[Plain-text document sources]
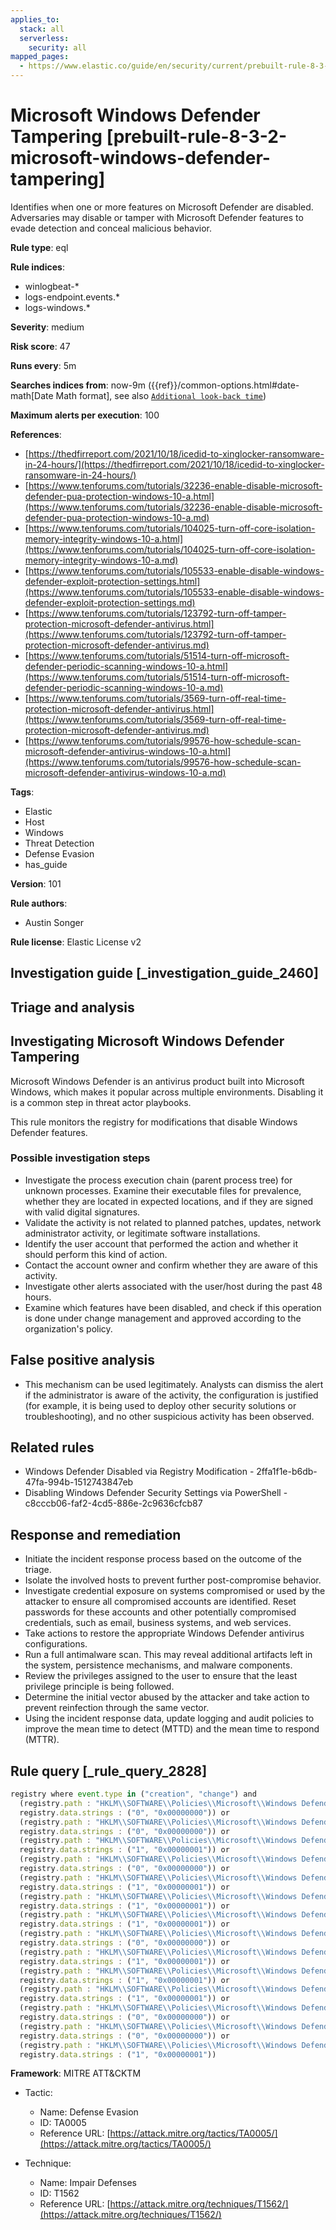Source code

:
 ```yaml
---
applies_to:
  stack: all
  serverless:
    security: all
mapped_pages:
  - https://www.elastic.co/guide/en/security/current/prebuilt-rule-8-3-2-microsoft-windows-defender-tampering.html
---
```


# Microsoft Windows Defender Tampering [prebuilt-rule-8-3-2-microsoft-windows-defender-tampering]

Identifies when one or more features on Microsoft Defender are disabled. Adversaries may disable or tamper with Microsoft Defender features to evade detection and conceal malicious behavior.

**Rule type**: eql

**Rule indices**:

* winlogbeat-*
* logs-endpoint.events.*
* logs-windows.*

**Severity**: medium

**Risk score**: 47

**Runs every**: 5m

**Searches indices from**: now-9m ({{ref}}/common-options.html#date-math[Date Math format], see also [`Additional look-back time`](docs-content://solutions/security/detect-and-alert/create-detection-rule.md#rule-schedule))

**Maximum alerts per execution**: 100

**References**:

* [https://thedfirreport.com/2021/10/18/icedid-to-xinglocker-ransomware-in-24-hours/](https://thedfirreport.com/2021/10/18/icedid-to-xinglocker-ransomware-in-24-hours/)
* [https://www.tenforums.com/tutorials/32236-enable-disable-microsoft-defender-pua-protection-windows-10-a.html](https://www.tenforums.com/tutorials/32236-enable-disable-microsoft-defender-pua-protection-windows-10-a.md)
* [https://www.tenforums.com/tutorials/104025-turn-off-core-isolation-memory-integrity-windows-10-a.html](https://www.tenforums.com/tutorials/104025-turn-off-core-isolation-memory-integrity-windows-10-a.md)
* [https://www.tenforums.com/tutorials/105533-enable-disable-windows-defender-exploit-protection-settings.html](https://www.tenforums.com/tutorials/105533-enable-disable-windows-defender-exploit-protection-settings.md)
* [https://www.tenforums.com/tutorials/123792-turn-off-tamper-protection-microsoft-defender-antivirus.html](https://www.tenforums.com/tutorials/123792-turn-off-tamper-protection-microsoft-defender-antivirus.md)
* [https://www.tenforums.com/tutorials/51514-turn-off-microsoft-defender-periodic-scanning-windows-10-a.html](https://www.tenforums.com/tutorials/51514-turn-off-microsoft-defender-periodic-scanning-windows-10-a.md)
* [https://www.tenforums.com/tutorials/3569-turn-off-real-time-protection-microsoft-defender-antivirus.html](https://www.tenforums.com/tutorials/3569-turn-off-real-time-protection-microsoft-defender-antivirus.md)
* [https://www.tenforums.com/tutorials/99576-how-schedule-scan-microsoft-defender-antivirus-windows-10-a.html](https://www.tenforums.com/tutorials/99576-how-schedule-scan-microsoft-defender-antivirus-windows-10-a.md)

**Tags**:

* Elastic
* Host
* Windows
* Threat Detection
* Defense Evasion
* has_guide

**Version**: 101

**Rule authors**:

* Austin Songer

**Rule license**: Elastic License v2

## Investigation guide [_investigation_guide_2460]

## Triage and analysis

## Investigating Microsoft Windows Defender Tampering

Microsoft Windows Defender is an antivirus product built into Microsoft Windows, which makes it popular across multiple
environments. Disabling it is a common step in threat actor playbooks.

This rule monitors the registry for modifications that disable Windows Defender features.

### Possible investigation steps

- Investigate the process execution chain (parent process tree) for unknown processes. Examine their executable files
for prevalence, whether they are located in expected locations, and if they are signed with valid digital signatures.
- Validate the activity is not related to planned patches, updates, network administrator activity, or legitimate
software installations.
- Identify the user account that performed the action and whether it should perform this kind of action.
- Contact the account owner and confirm whether they are aware of this activity.
- Investigate other alerts associated with the user/host during the past 48 hours.
- Examine which features have been disabled, and check if this operation is done under change management and approved
according to the organization's policy.

## False positive analysis

- This mechanism can be used legitimately. Analysts can dismiss the alert if the administrator is aware of the activity,
the configuration is justified (for example, it is being used to deploy other security solutions or troubleshooting),
and no other suspicious activity has been observed.

## Related rules

- Windows Defender Disabled via Registry Modification - 2ffa1f1e-b6db-47fa-994b-1512743847eb
- Disabling Windows Defender Security Settings via PowerShell - c8cccb06-faf2-4cd5-886e-2c9636cfcb87

## Response and remediation

- Initiate the incident response process based on the outcome of the triage.
- Isolate the involved hosts to prevent further post-compromise behavior.
- Investigate credential exposure on systems compromised or used by the attacker to ensure all compromised accounts are
identified. Reset passwords for these accounts and other potentially compromised credentials, such as email, business
systems, and web services.
- Take actions to restore the appropriate Windows Defender antivirus configurations.
- Run a full antimalware scan. This may reveal additional artifacts left in the system, persistence mechanisms, and
malware components.
- Review the privileges assigned to the user to ensure that the least privilege principle is being followed.
- Determine the initial vector abused by the attacker and take action to prevent reinfection through the same vector.
- Using the incident response data, update logging and audit policies to improve the mean time to detect (MTTD) and the
mean time to respond (MTTR).

## Rule query [_rule_query_2828]

```js
registry where event.type in ("creation", "change") and
  (registry.path : "HKLM\\SOFTWARE\\Policies\\Microsoft\\Windows Defender\\PUAProtection" and
  registry.data.strings : ("0", "0x00000000")) or
  (registry.path : "HKLM\\SOFTWARE\\Policies\\Microsoft\\Windows Defender Security Center\\App and Browser protection\\DisallowExploitProtectionOverride" and
  registry.data.strings : ("0", "0x00000000")) or
  (registry.path : "HKLM\\SOFTWARE\\Policies\\Microsoft\\Windows Defender\\DisableAntiSpyware" and
  registry.data.strings : ("1", "0x00000001")) or
  (registry.path : "HKLM\\SOFTWARE\\Policies\\Microsoft\\Windows Defender\\Features\\TamperProtection" and
  registry.data.strings : ("0", "0x00000000")) or
  (registry.path : "HKLM\\SOFTWARE\\Policies\\Microsoft\\Windows Defender\\Real-Time Protection\\DisableRealtimeMonitoring" and
  registry.data.strings : ("1", "0x00000001")) or
  (registry.path : "HKLM\\SOFTWARE\\Policies\\Microsoft\\Windows Defender\\Real-Time Protection\\DisableIntrusionPreventionSystem" and
  registry.data.strings : ("1", "0x00000001")) or
  (registry.path : "HKLM\\SOFTWARE\\Policies\\Microsoft\\Windows Defender\\Real-Time Protection\\DisableScriptScanning" and
  registry.data.strings : ("1", "0x00000001")) or
  (registry.path : "HKLM\\SOFTWARE\\Policies\\Microsoft\\Windows Defender\\Windows Defender Exploit Guard\\Controlled Folder Access\\EnableControlledFolderAccess" and
  registry.data.strings : ("0", "0x00000000")) or
  (registry.path : "HKLM\\SOFTWARE\\Policies\\Microsoft\\Windows Defender\\Real-Time Protection\\DisableIOAVProtection" and
  registry.data.strings : ("1", "0x00000001")) or
  (registry.path : "HKLM\\SOFTWARE\\Policies\\Microsoft\\Windows Defender\\Reporting\\DisableEnhancedNotifications" and
  registry.data.strings : ("1", "0x00000001")) or
  (registry.path : "HKLM\\SOFTWARE\\Policies\\Microsoft\\Windows Defender\\SpyNet\\DisableBlockAtFirstSeen" and
  registry.data.strings : ("1", "0x00000001")) or
  (registry.path : "HKLM\\SOFTWARE\\Policies\\Microsoft\\Windows Defender\\SpyNet\\SpynetReporting" and
  registry.data.strings : ("0", "0x00000000")) or
  (registry.path : "HKLM\\SOFTWARE\\Policies\\Microsoft\\Windows Defender\\SpyNet\\SubmitSamplesConsent" and
  registry.data.strings : ("0", "0x00000000")) or
  (registry.path : "HKLM\\SOFTWARE\\Policies\\Microsoft\\Windows Defender\\Real-Time Protection\\DisableBehaviorMonitoring" and
  registry.data.strings : ("1", "0x00000001"))
```

**Framework**: MITRE ATT&CKTM

* Tactic:

    * Name: Defense Evasion
    * ID: TA0005
    * Reference URL: [https://attack.mitre.org/tactics/TA0005/](https://attack.mitre.org/tactics/TA0005/)

* Technique:

    * Name: Impair Defenses
    * ID: T1562
    * Reference URL: [https://attack.mitre.org/techniques/T1562/](https://attack.mitre.org/techniques/T1562/)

● PROBLEM DESCRIPTION
A verbatim transcription is needed of the lines above, starting at the line with "### Possible investigation steps" and ending at the line with "according to the organization's policy.", both included, and of nothing else.

● RESULT OF THE TASK
### Possible investigation steps

- Investigate the process execution chain (parent process tree) for unknown processes. Examine their executable files
for prevalence, whether they are located in expected locations, and if they are signed with valid digital signatures.
- Validate the activity is not related to planned patches, updates, network administrator activity, or legitimate
software installations.
- Identify the user account that performed the action and whether it should perform this kind of action.
- Contact the account owner and confirm whether they are aware of this activity.
- Investigate other alerts associated with the user/host during the past 48 hours.
- Examine which features have been disabled, and check if this operation is done under change management and approved
according to the organization's policy.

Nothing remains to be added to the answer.